Although hypophosphatemic rickets is often an isolated renal abnormality, sometimes it may be associated with generalized proximal tubular dysfunction. This may manifest in the form of glycosuria, hypokalemia, proximal renal tubular acidosis, hyperuricosuria, and generalized aminoaciduria. This syndrome may result from various underlying conditions including cystinosis, Lowe's syndrome, drugs, Fanconi Bickel syndrome, etc.[36]

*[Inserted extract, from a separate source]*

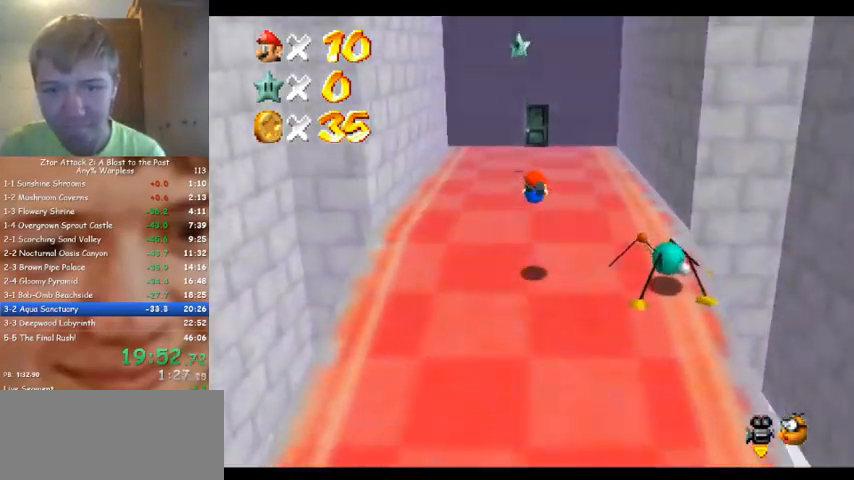
{"buttons": [], "left_stick": "up", "events": []}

TUMOR-INDUCED OSTEOMALACIA OR ONCOGENOUS OSTEOMALACIA

This is an acquired and paraneoplastic disorder caused due to humoral products known as phosphatonins produced by the tumors.[37] The implicated tumors are generally mesenchymal tumors of long bones, distal extremity, sinuses, nasopharynx, groin, etc. They are benign, slow growing, and predominantly of phosphaturic mesenchymal tumor of mixed connective tissue (PMTMCT) origin.[38] They can present at any age with longstanding history of bone pains and muscular weakness. They may present as early as infancy.[39] They usually go undiagnosed for many years.[40] Biochemical evaluation reveals results similar to that of XLH. Complete surgical removal of the underlying tumor provides definitive cure. Hence, it is important to localize the underlying tumor. Localization can be done with octreotide scintigraphy, 18F-fluorodeoxyglucose positron emission tomography (FDG-PET) [Figure 4], whole-body magnetic resonance imaging (MRI), or whole-body venous sampling of FGF23. When the tumor remains obscure, phosphate and 1,25(OH)2D3 are given in a manner similar to that of XLH. Other therapies that have been reported to be of varied use are cinacalcet and octreotide.[41] FGF23 antibodies are also being developed. In patients with unlocalized or incompletely excised tumors, treatment with phosphate and calcitriol may provide symptom relief.[42]

Figure 4

18-F-FDG-PET in a patient with tumor-induced osteomalacia localizing tumor in the lower end of left femur. This tumor was removed and the histopathology showed ossifying fibroma

Besides XLH, ADHR, ARHR, HHRH, and TIO, there are many other disorders of renal phosphate loss. These are summarized in Table 2.

Table 2

Etiology and biochemistry of hypophosphatemic rickets

Renal phosphate wasting disorders are important causes of rickets to be thought of in appropriate clinical setting. Correct identification of these disorders is important for determining therapy. In the last few years, our knowledge of a number of new inherited phosphate wasting disorders has expanded. This has contributed to the identification of previously unidentified regulators of renal phosphate reabsorption. Yet, many more mechanisms are to be unraveled and the world of phosphate homeostasis is getting fascinating day by day.